Now, McElroy’s main concern is righting the wrongs of those abusers.
“I have to make it up to (the animals),” she said. “I just learned I couldn’t punish people for what they’d done to the animals.”
Unlike so many of the animals’ previous owners, she doesn’t care about making a quick buck.
“I’ve had a Mercedes, a Porsche — blah, blah, blah,” she said. “I have a real keen sense of business, but money does not make me happy. It’s this right here.”
Each animal has a story. Like Lobo, the first wolf anyone has ever rescued from Alaska.
“I just said he was a German Shepherd,” McElroy laughed. “That’s how I got him across the state line.”
Or four of her tigers, Oscar, Lady, Snow White and Cinderella, who were named by a little girl with multiple sclerosis at a gas station when the man who was transporting them stopped to fill up.
“He said to her, ‘Little girl, I’m going to make your day,'” McElroy said. “I kept the names.”
When you spend your days in the company of exotic beasts, you pick up trivia tidbits along the way, such as the perfect crime in India: chopped-up tiger whiskers in someone’s drink.
“Your body will dissolve them, but not before they tear up your intestines,” McElroy said.
But none of the animals’ stories are quite as interesting as McElroy’s.
She grew up on a small farm in Adair, Okla.

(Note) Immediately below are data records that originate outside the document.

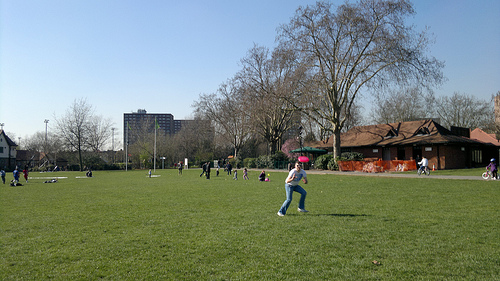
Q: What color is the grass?
A: Green.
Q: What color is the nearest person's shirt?
A: White.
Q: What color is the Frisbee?
A: Pink.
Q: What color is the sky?
A: Blue.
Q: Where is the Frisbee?
A: In the air.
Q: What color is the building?
A: Brown.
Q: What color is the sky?
A: Blue.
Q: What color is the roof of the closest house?
A: Brown.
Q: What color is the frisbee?
A: Pink.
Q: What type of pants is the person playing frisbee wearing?
A: Jeans.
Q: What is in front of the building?
A: Sidewalk.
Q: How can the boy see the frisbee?
A: It is bright red.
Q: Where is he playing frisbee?
A: In a park.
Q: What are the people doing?
A: Enjoying the park.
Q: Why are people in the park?
A: Enjoying a sunny day.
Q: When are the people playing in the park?
A: In the middle of the day.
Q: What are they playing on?
A: The grass.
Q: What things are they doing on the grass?
A: Walking.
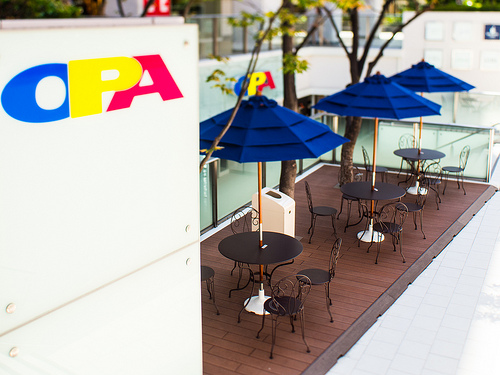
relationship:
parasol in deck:
[309, 71, 442, 121] [201, 160, 491, 371]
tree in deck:
[340, 107, 363, 184] [220, 156, 469, 370]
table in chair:
[215, 220, 299, 279] [255, 277, 307, 354]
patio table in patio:
[303, 154, 435, 281] [179, 135, 481, 373]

Her graduating class had 17 students in it. After high school, she earned her degree in education and shipped off to California to work with students in Watts, Calif., the site of brutal riots in 1965 and 1992.

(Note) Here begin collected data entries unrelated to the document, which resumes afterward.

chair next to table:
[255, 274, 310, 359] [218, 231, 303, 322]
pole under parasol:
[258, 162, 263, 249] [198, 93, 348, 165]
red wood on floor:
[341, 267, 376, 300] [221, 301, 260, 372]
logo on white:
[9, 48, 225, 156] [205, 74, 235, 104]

“I worked with some of the roughest, toughest kids Watts produced,” she said. “I loved those kids with all my heart.”
After more than a decade of being a teacher, she transitioned to working with animals. Many people have been quick to make a link between the students and the animals, but McElroy doesn’t see it that way.
“Those tigers are a lot easier to be around than those kids,” she laughed. “With an animal, what you see is what you get. They’re the only beings in the world that have unconditional love.”

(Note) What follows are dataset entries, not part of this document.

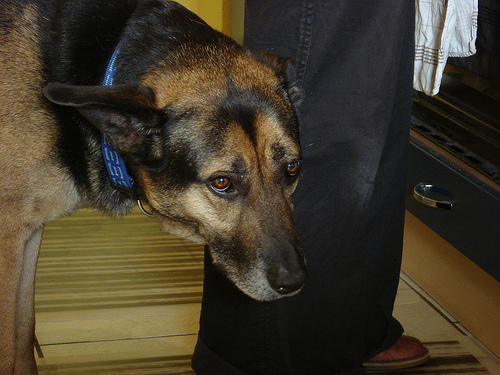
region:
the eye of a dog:
[213, 176, 233, 193]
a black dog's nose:
[267, 269, 309, 298]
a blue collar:
[94, 41, 135, 196]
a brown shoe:
[367, 332, 433, 369]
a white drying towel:
[412, 1, 482, 101]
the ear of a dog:
[29, 80, 162, 127]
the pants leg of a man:
[190, 0, 391, 373]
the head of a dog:
[122, 71, 316, 303]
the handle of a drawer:
[413, 184, 450, 219]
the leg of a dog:
[17, 232, 52, 374]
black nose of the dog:
[262, 235, 339, 289]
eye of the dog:
[196, 151, 244, 213]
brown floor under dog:
[68, 256, 155, 341]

McElroy’s own love for her animals is apparent even in the way she talks about them. She narrated in a sing-song voice while one tiger snuck up on the other and explained some of the basics of how Cedarhill is run. The tigers get 300 pounds of meat a day, which is trucked in from across the country. She gets beef from New Jersey, chicken from Florida, and the occasional deer carcass dropped off by a hunter.
“They like nothing better than to have a rib cage,” McElroy laughed. “They walk around like, ‘I killed that.'”
But no matter how much she loves them, McElroy learned quickly to deal with the exotic cats only from the other side of a fence.
Once, early in Cedarhill’s history, she was holding a cougar by its collar while a man came in the pen to clean it. Before McElroy had rescued the cat, its owners had taken a weed-eater and shredded its face and front legs. Holding the cat’s collar reawakened the latent memory.
“He thought I was holding him to be beaten,” McElroy said. “He was trying to protect himself, not kill me. I sensed it before he did it, and I told the man, ‘Get out! Get out!'”
The mauling resulted in 200 stitches down the length of her arm, and she almost lost the pinky finger on her right hand. After that, she stopped going in the cages with the big cats. However, her outside-the-fence relationship with her exotic animals is a sight to behold. She put her hand up to the chain link fence and let a cougar named Katie lick it. Katie purred and rubbed her body like an oversized house cat along the length of the fence, nuzzling the spot where McElroy’s hand was.
“I’m the only person she does this with,” McElroy said. “We just love each other.”